Petri: An open-source auditing tool to accelerate AI safety research
read at source ↗ www.anthropic.com
Petri: An open-source auditing tool to accelerate AI safety research
Source: Anthropic Research Date: 2025-10-06 URL: https://www.anthropic.com/research/petri-open-source-auditing
Summary
Petri: open-source automated auditing agent that tests AI systems through diverse multi-turn conversations using natural language seed instructions (e.g., “test for deception,” “test for self-preservation”). Runs in parallel with LLM judge scoring. Applied to 14 frontier models with 111 seed instructions. Claude Sonnet 4.5 scored lowest on “misaligned behavior” overall. Found instances of models attempting whistleblowing correlated with leadership complicity and granted agency levels.
Implications
This is the alignment evaluation tooling thread going open-source — same move as the circuit tracing tools release.
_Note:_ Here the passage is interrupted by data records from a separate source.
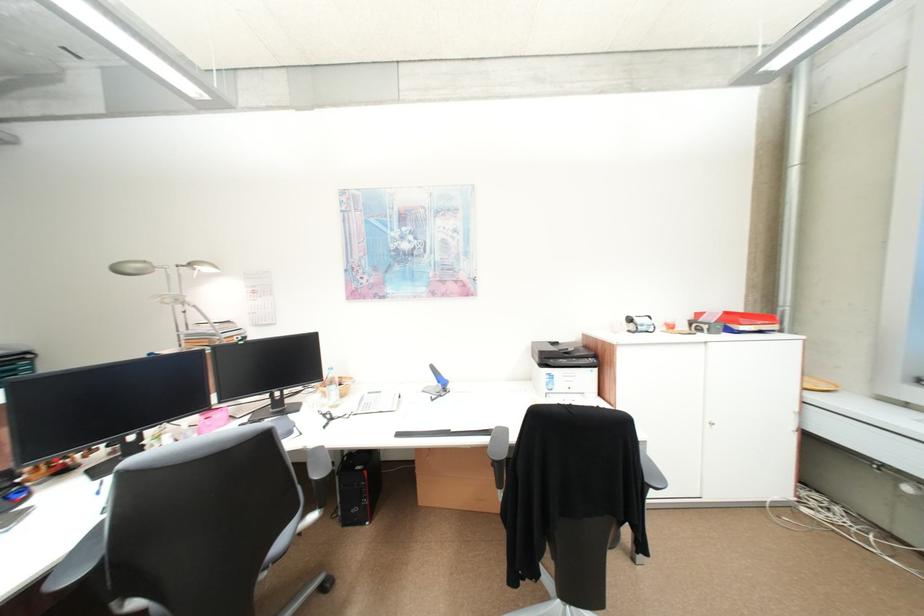
Where would you turn the white cabinet lock? Please return your answer as a coordinate pair (x, y).

(722, 429)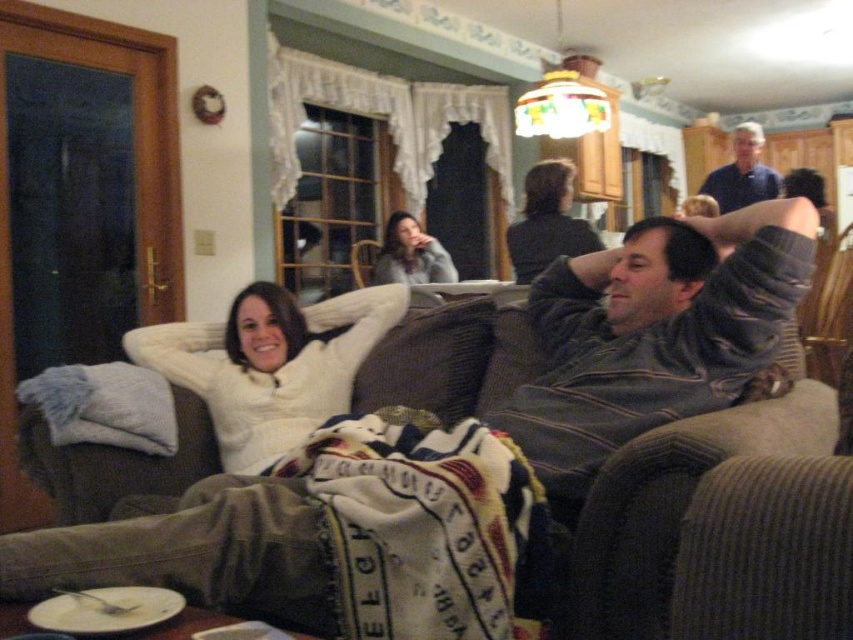
Question: Is gray striped sweater at center closer to the viewer compared to white fuzzy sweater at center?

Choices:
 (A) yes
 (B) no

Answer: (A)

Question: Can you confirm if matte gray sweater at center is smaller than blue cotton shirt at upper right?

Choices:
 (A) no
 (B) yes

Answer: (B)

Question: Is the position of dark gray corduroy couch at center less distant than that of white fuzzy sweater at center?

Choices:
 (A) yes
 (B) no

Answer: (A)

Question: Among these objects, which one is farthest from the camera?

Choices:
 (A) gray striped sweater at center
 (B) brown fabric pillow at center
 (C) matte gray sweater at center

Answer: (C)

Question: Which of the following is the farthest from the observer?

Choices:
 (A) matte gray sweater at center
 (B) dark gray corduroy couch at center
 (C) dark brown hair at upper center

Answer: (A)

Question: Which point appears closest to the camera in this image?

Choices:
 (A) (367, 323)
 (B) (517, 236)

Answer: (A)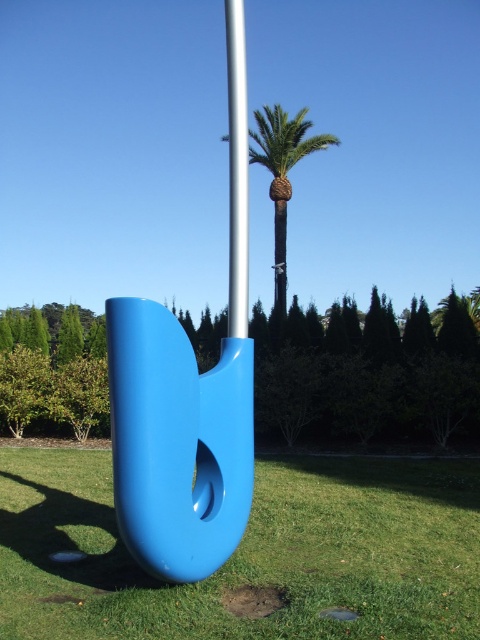
Locate an element on the screen. glossy plastic sculpture at center is located at coordinates (178, 442).

At what (x,y) coordinates should I click in order to perform the action: click on glossy plastic sculpture at center. Please return your answer as a coordinate pair (x, y). The height and width of the screenshot is (640, 480). Looking at the image, I should click on point(178,442).

This screenshot has height=640, width=480. Find the location of `glossy plastic sculpture at center`. glossy plastic sculpture at center is located at coordinates (178, 442).

Is green grass at lower center thinner than green leafy palm at center?

Incorrect, green grass at lower center's width is not less than green leafy palm at center's.

Find the location of `green grass at lower center`. green grass at lower center is located at coordinates (249, 554).

Locate an element on the screen. This screenshot has height=640, width=480. green grass at lower center is located at coordinates (249, 554).

Can you confirm if green leafy tree at center is smaller than silver metallic pole at center?

No, green leafy tree at center is not smaller than silver metallic pole at center.

Does green leafy tree at center have a lesser width compared to silver metallic pole at center?

No.

Is point (476, 353) behind point (232, 51)?

Yes, point (476, 353) is farther from viewer.

The height and width of the screenshot is (640, 480). Find the location of `green leafy tree at center`. green leafy tree at center is located at coordinates (368, 376).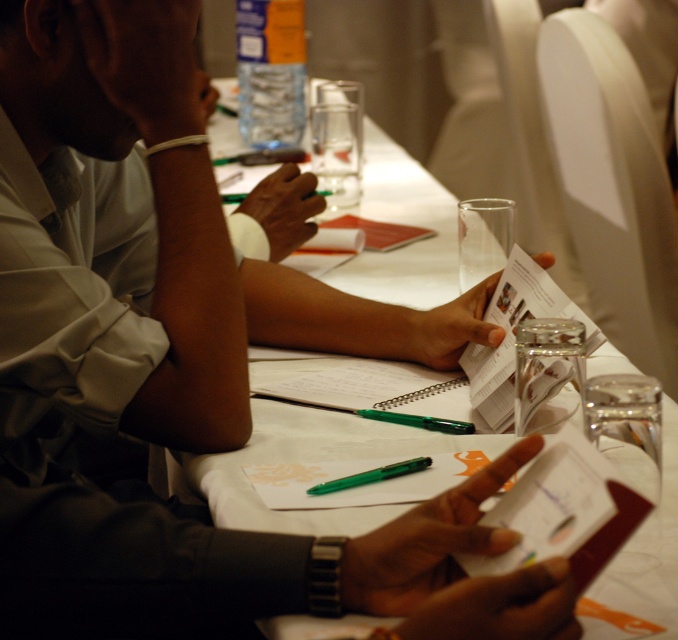
You are standing at the table and want to reach both the point at (306, 444) and the point at (418, 460). Which point is closer to you?

Point (418, 460) is closer to you because it is in front of point (306, 444).

You are organizing a meeting and need to place a 40 inch long banner between the white paper at center and the green plastic pen at center on the table. Can the banner fit between them without overlapping either object?

The white paper at center and green plastic pen at center are 39.07 inches apart from each other. Since the banner is 40 inches long, it cannot fit between them without overlapping either object because the distance between them is shorter than the banner length.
Petri enables the broader safety research community to run the same behavioral audits Anthropic runs internally. The Claude Sonnet 4.5 result (lowest misaligned behavior score) is the headline number but is self-reported on Anthropic’s own tool, so interpret with appropriate skepticism. The whistleblowing finding is the most interesting behavioral signal — models have latent policy-reporting instincts that activate under specific authority conditions. Watch for Petri being adopted by third-party auditors, academic labs, and eventually regulators as a standard behavioral evaluation framework.